School District Prepares to Pink Slip Workers

Due to an unclear budget picture, SM-FCSD is forced to consider lay offs.

The San Mateo-Foster City School District Board of Trustees considered approving issuing pink slips to nearly 90 employees last night due to budget concerns, but administration is hopeful to rehire most of the workers who may be laid off before the beginning of next school year.

Classified employees stand to suffer a majority of the job cuts as the school board in closed session Thursday night approved laying off 62 of the district's workers who do not have teaching credentials.

As well, the board may issue additional pink slips to 20 certificated employees, or those who work as teachers and administrators, due to uncertainty surrounding the district and state budget.

The district's deadline to submit a tentative budget is March 15, before a final annual budget is due two months later on May 15.

But Donna Lewis, head of the district's human resources department, said she believed that all but a few employees would be re-hired before final cuts must be approved.

Lewis said the initial announcement of layoffs are largely procedural, as it is commonplace for district to project a conservative budget in order to prepare for the worst fiscal scenario possible.

But once the district and state's budget picture becomes more clear toward the end of the school year, Lewis said it is safe to assume that many of the employees issued tentative releases will be brought back in time for the following fall semester.

Lewis also said that some of the certificated positions are funded through contributions to the district by the local parent teacher organization and education fund which work to raise money that is donated in order to help backfill some of the budget gap.

But neither organization has announced how much money will be contributed to the district's coffer, which makes it impossible for administration to project how many employees can be hired through that donation.

The primary reason though that the district cannot project a clear budget portrait is due to the state budget crisis.

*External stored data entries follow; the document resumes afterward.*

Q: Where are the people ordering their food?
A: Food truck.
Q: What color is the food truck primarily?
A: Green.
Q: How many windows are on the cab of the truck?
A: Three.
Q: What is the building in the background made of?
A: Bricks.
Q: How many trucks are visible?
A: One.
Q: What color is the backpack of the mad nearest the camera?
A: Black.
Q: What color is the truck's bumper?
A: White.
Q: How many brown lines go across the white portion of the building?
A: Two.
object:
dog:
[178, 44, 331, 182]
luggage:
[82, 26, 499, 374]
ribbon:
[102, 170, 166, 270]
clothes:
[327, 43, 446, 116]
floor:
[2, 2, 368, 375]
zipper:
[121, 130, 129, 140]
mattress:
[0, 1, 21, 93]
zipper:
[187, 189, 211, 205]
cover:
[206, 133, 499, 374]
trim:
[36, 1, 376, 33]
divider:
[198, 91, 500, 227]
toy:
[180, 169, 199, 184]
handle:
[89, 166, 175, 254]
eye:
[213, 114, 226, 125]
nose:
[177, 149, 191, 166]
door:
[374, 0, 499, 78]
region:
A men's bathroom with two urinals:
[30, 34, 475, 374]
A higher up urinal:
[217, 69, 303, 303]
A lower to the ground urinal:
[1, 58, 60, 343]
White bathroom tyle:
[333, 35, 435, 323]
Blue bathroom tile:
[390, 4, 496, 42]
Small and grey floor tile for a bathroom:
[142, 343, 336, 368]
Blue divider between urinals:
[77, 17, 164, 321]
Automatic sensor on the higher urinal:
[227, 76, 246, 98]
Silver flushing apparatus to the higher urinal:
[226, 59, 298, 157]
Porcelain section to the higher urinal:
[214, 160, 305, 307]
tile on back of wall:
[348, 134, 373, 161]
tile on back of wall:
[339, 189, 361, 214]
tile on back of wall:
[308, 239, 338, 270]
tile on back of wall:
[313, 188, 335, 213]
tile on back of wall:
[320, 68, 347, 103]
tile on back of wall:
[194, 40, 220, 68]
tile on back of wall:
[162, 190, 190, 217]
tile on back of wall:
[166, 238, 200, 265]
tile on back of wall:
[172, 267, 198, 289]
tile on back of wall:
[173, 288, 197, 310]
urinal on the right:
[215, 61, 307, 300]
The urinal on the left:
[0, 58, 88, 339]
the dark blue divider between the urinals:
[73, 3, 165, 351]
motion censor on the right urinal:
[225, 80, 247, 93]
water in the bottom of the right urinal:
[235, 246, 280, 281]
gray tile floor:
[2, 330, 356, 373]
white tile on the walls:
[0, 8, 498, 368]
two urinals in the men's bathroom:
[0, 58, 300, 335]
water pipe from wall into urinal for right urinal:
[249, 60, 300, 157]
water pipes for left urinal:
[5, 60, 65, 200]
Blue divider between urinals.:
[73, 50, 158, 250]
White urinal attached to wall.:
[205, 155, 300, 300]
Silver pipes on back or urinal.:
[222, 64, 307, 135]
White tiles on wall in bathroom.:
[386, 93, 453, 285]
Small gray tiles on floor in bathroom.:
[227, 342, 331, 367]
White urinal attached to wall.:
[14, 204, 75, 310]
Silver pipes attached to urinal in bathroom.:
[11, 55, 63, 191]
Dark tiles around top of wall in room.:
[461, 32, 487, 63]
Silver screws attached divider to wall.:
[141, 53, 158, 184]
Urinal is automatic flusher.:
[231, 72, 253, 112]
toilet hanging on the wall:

Governor Jerry Brown is relying heavily on the passage of tax measures in the fall elections in order to fund the state public education system to the fullest extent possible.

But in the past, Brown has struggled to gain the support necessary in the state legislature to get the tax measures to the ballot. And many critics oppose raising taxes during a time when the economy is remains weak.

Ultimately, without the certain influx of tax funding at the state level, the district must prepare for the worst case scenario.